— Your assignment —
One number is all that is asked for: the number of lines below that hold the string "deeper".

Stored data

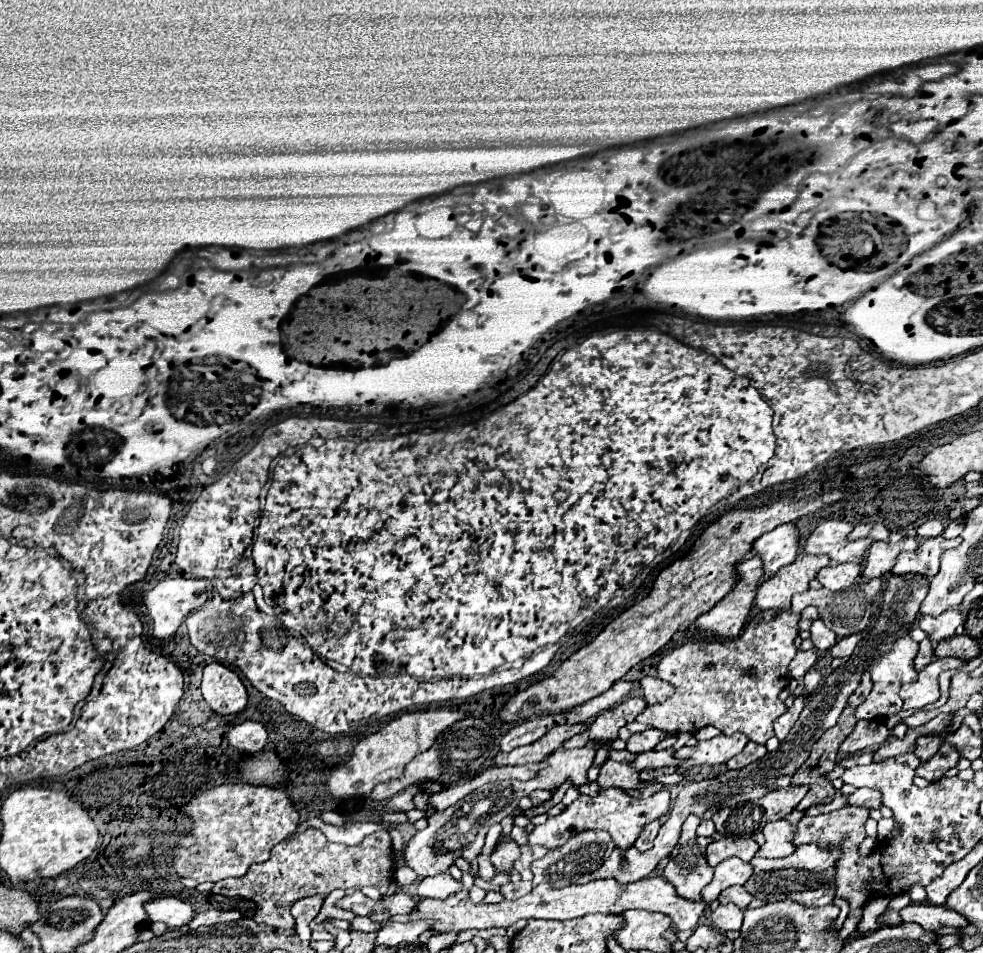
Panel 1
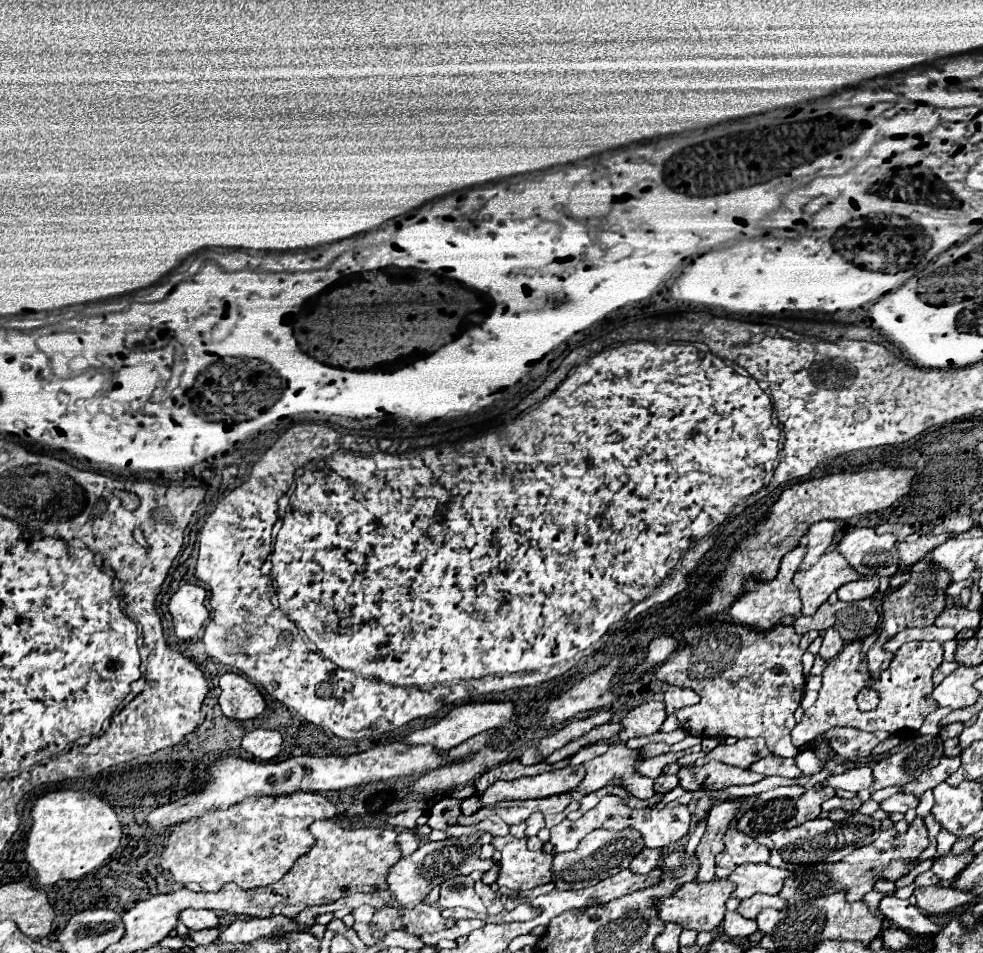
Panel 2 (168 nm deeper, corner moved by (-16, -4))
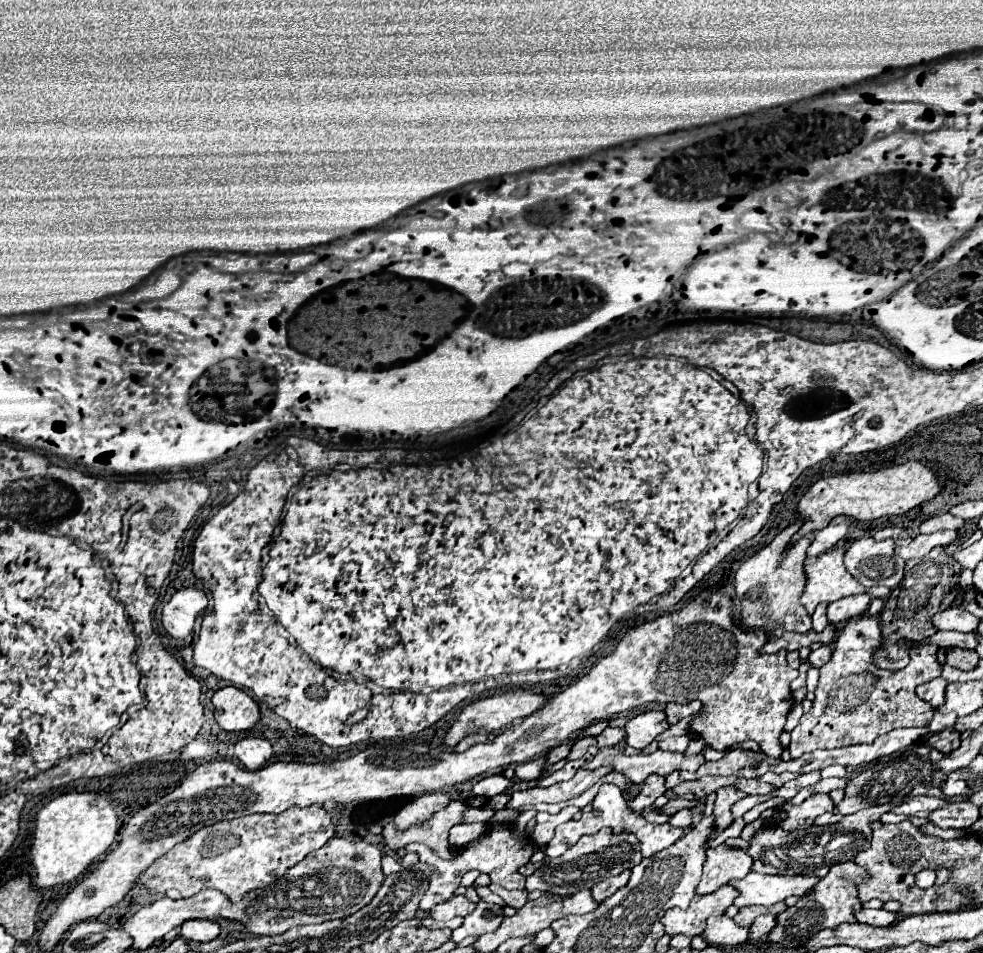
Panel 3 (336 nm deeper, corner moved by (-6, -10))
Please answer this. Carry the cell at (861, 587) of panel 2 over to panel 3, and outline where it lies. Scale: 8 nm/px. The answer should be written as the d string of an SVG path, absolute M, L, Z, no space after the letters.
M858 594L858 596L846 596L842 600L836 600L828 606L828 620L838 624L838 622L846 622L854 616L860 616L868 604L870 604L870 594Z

* * *

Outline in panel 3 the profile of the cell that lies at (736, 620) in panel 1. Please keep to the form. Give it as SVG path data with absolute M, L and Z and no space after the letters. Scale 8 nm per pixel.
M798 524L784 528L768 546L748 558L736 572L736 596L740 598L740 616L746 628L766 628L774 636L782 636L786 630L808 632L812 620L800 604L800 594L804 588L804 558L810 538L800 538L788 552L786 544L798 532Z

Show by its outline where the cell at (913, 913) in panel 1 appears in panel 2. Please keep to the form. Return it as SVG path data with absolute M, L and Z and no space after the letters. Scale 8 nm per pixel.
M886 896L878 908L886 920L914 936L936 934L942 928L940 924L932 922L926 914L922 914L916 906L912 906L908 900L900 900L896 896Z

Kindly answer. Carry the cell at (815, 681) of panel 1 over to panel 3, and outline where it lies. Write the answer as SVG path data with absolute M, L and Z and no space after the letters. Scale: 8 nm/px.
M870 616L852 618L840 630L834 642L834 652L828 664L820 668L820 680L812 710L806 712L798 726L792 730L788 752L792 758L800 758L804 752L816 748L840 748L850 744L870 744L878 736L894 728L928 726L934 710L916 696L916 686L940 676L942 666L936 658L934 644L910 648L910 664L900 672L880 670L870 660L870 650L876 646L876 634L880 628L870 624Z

— Result —
2